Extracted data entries
- Opening Delimiter -
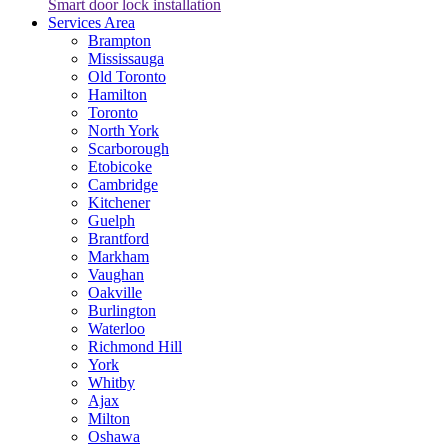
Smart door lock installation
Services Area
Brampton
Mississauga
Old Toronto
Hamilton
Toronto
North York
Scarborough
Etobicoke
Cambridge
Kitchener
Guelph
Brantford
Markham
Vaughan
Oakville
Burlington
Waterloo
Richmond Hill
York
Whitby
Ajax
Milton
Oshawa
- Closing Delimiter -
- Opening Delimiter -
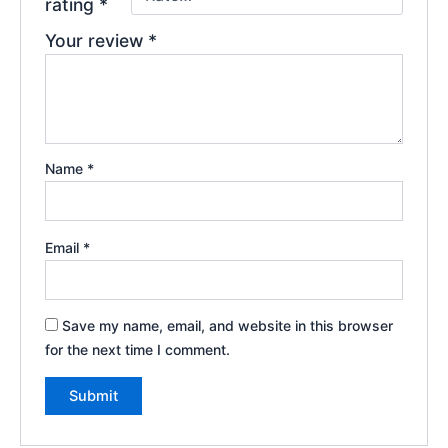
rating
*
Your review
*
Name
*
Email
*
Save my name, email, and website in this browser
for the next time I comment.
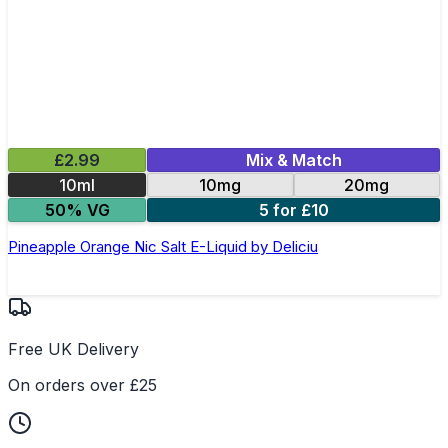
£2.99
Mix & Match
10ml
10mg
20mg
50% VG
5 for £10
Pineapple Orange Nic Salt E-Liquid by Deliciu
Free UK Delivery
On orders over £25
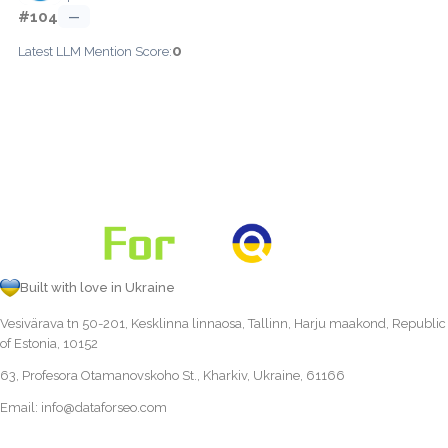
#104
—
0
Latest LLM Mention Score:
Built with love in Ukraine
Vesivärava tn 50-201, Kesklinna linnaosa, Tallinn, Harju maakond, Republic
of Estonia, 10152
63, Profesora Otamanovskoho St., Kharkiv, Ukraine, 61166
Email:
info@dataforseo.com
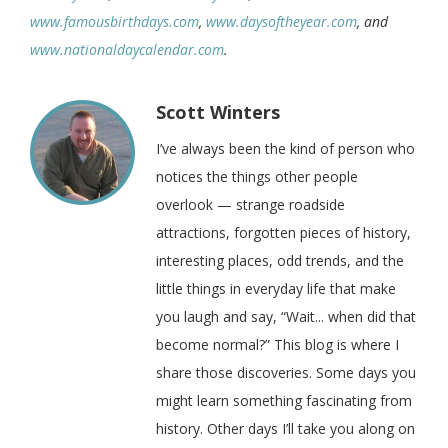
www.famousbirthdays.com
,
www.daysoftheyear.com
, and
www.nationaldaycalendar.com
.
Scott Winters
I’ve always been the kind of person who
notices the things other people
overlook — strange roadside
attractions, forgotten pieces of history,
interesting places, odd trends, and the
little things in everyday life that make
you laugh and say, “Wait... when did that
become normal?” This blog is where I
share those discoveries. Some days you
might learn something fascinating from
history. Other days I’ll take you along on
- Closing Delimiter -
**To-do item**
Transcribe the part of the data above that opens with the line containing "www.famousbirthdays.com" and closes with the line containing "history. Other days I’ll take you along on", keeping every line identical to the source.

**Result of this task**
www.famousbirthdays.com
,
www.daysoftheyear.com
, and
www.nationaldaycalendar.com
.
Scott Winters
I’ve always been the kind of person who
notices the things other people
overlook — strange roadside
attractions, forgotten pieces of history,
interesting places, odd trends, and the
little things in everyday life that make
you laugh and say, “Wait... when did that
become normal?” This blog is where I
share those discoveries. Some days you
might learn something fascinating from
history. Other days I’ll take you along on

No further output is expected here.